→ **DATASET CONTENT**
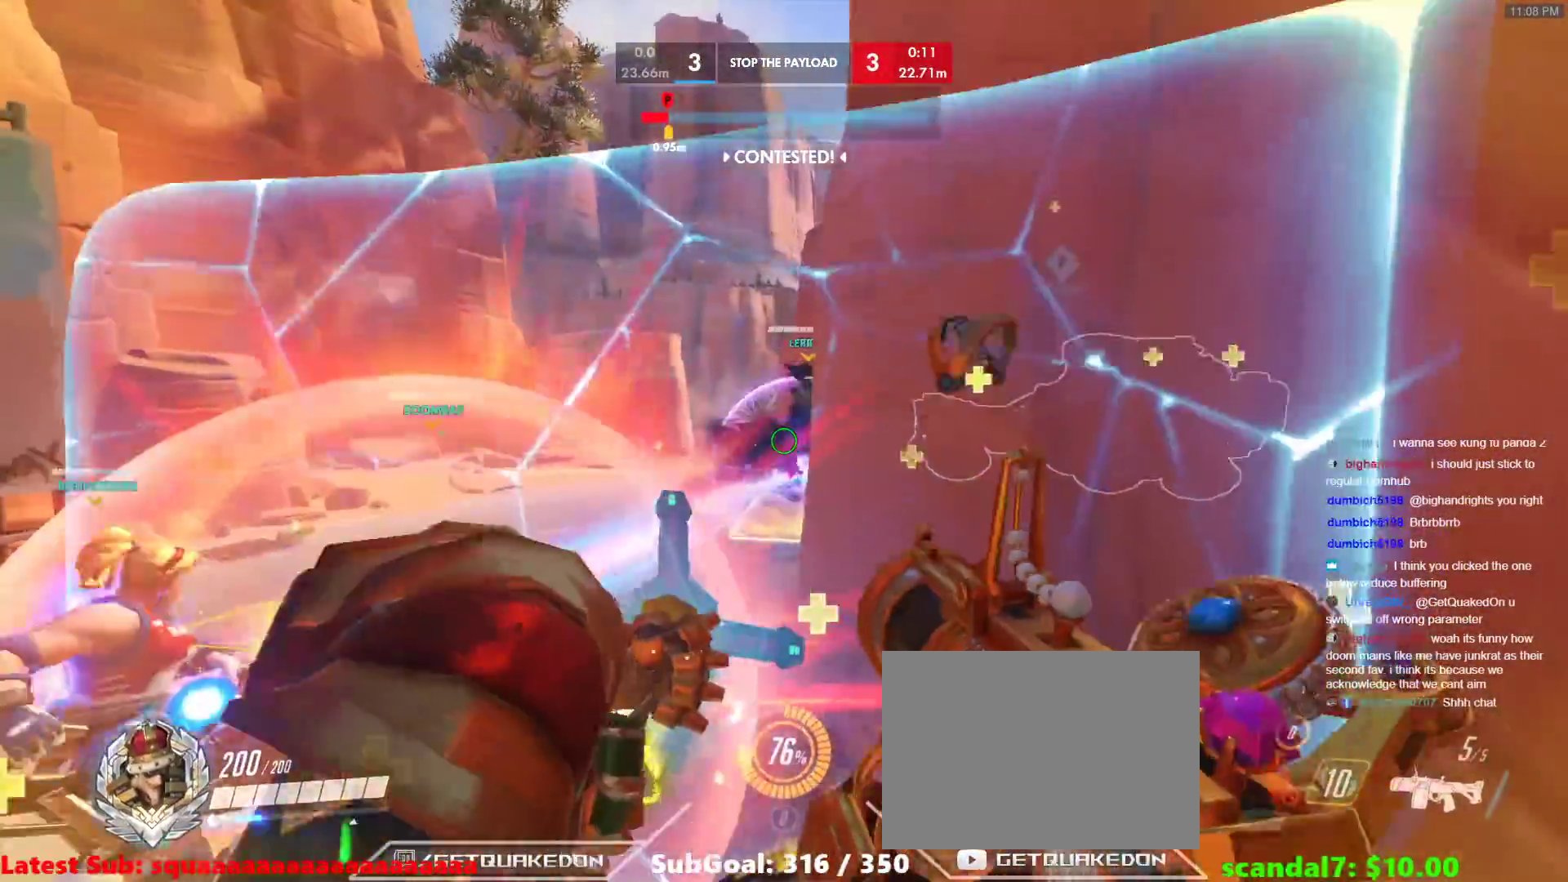
{"keys": ["a"], "events": [[200, "s", "up"]]}
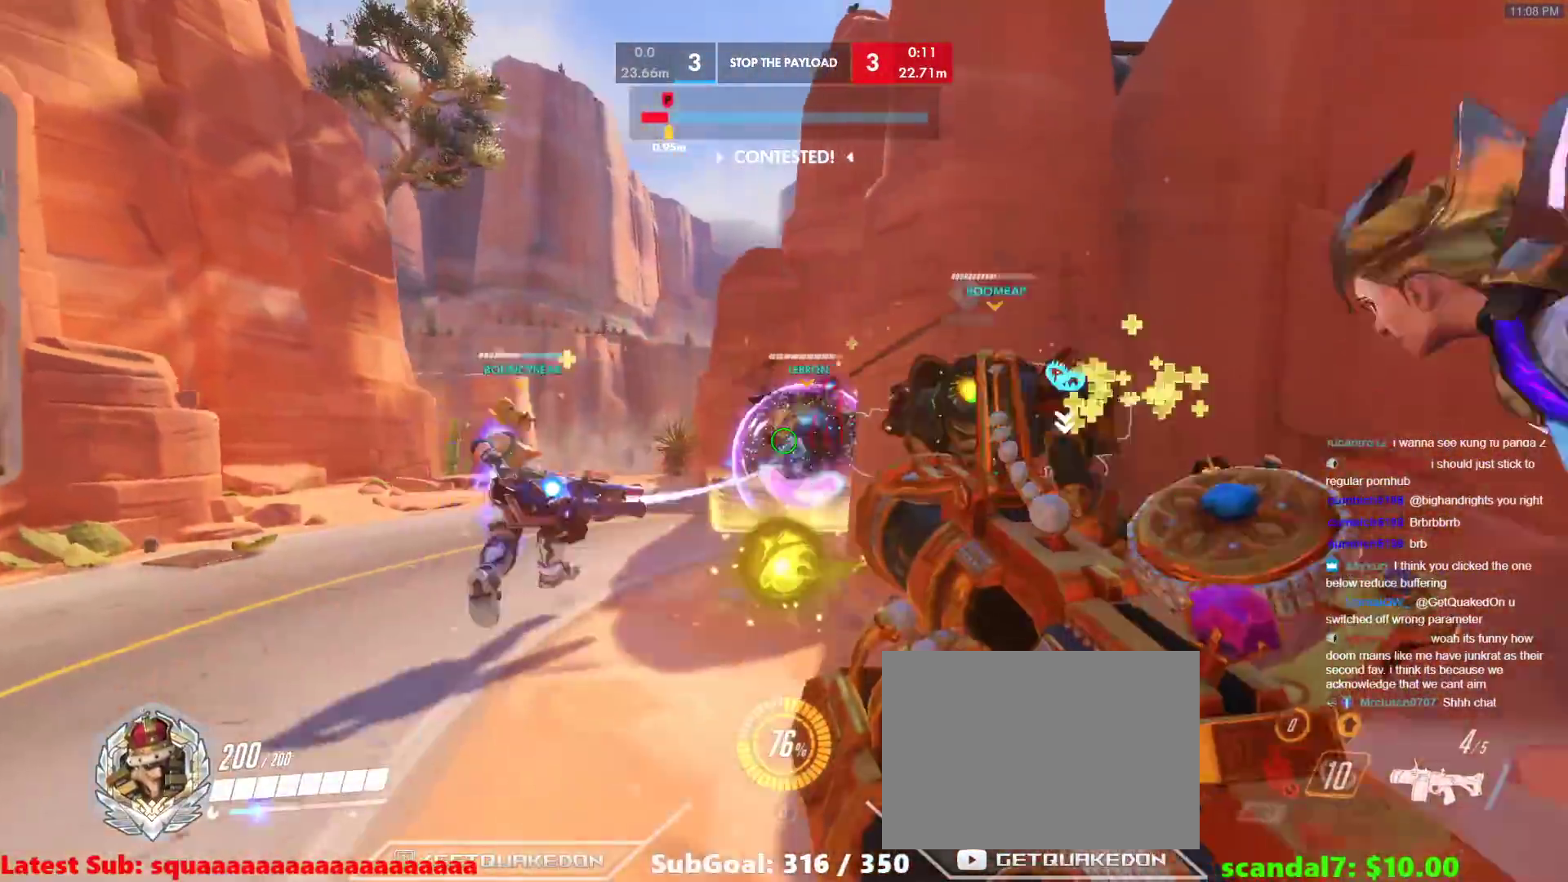
{"keys": ["a", "w"], "events": [[450, "w", "down"]]}
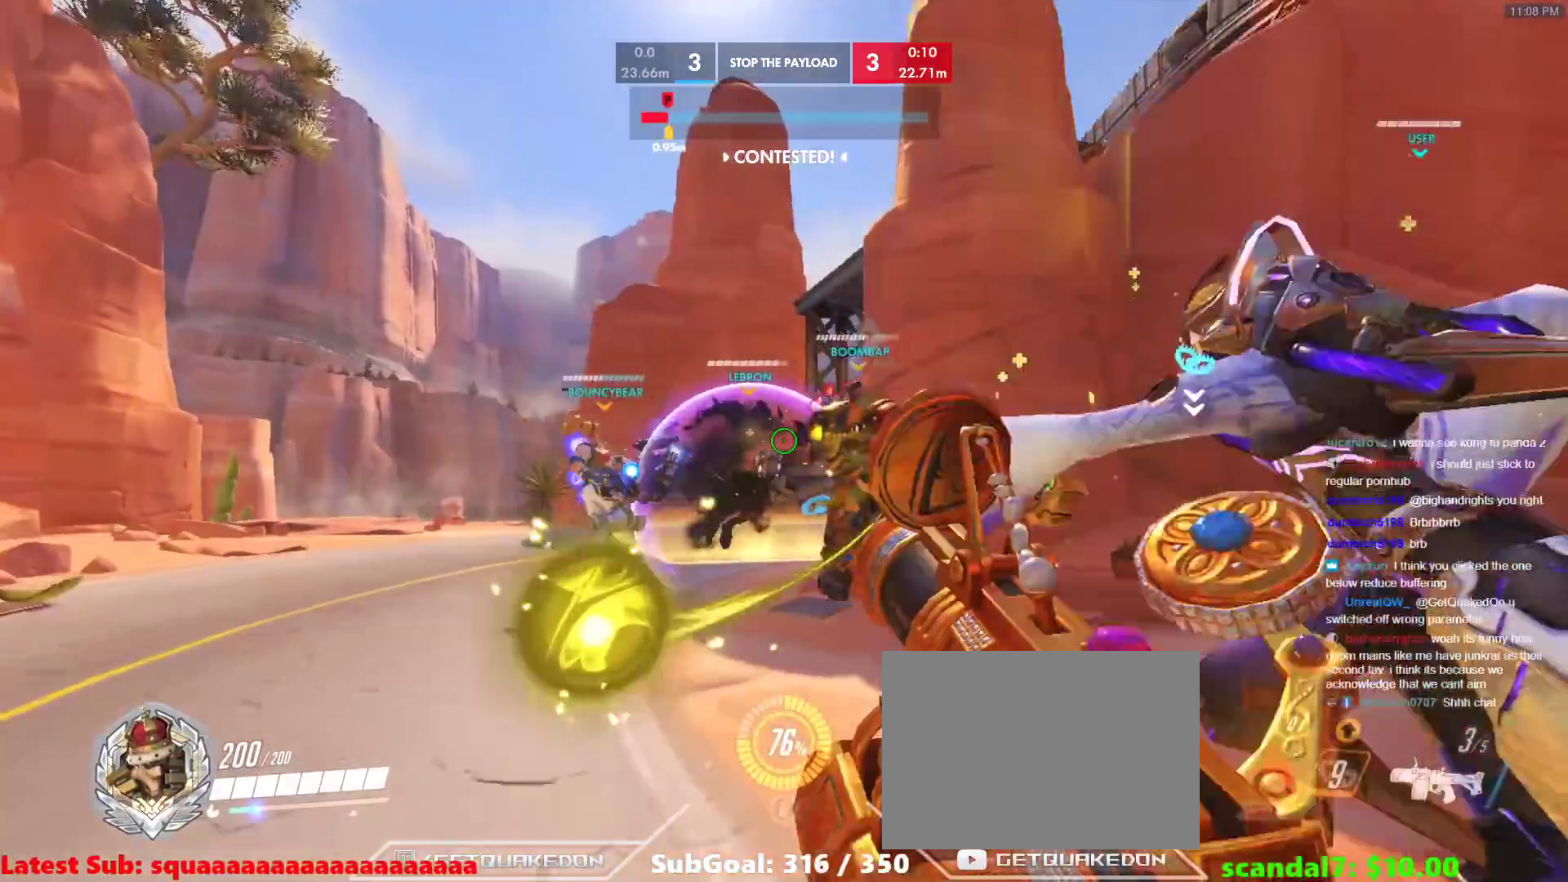
{"keys": ["a", "w"], "events": [[100, "w", "up"], [233, "w", "down"]]}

→ **EXERCISE DETAILS**
For the listing above, identify each line bearing "down".

→ **EXERCISE OUTPUT**
{"keys": ["a", "w"], "events": [[450, "w", "down"]]}
{"keys": ["a", "w"], "events": [[100, "w", "up"], [233, "w", "down"]]}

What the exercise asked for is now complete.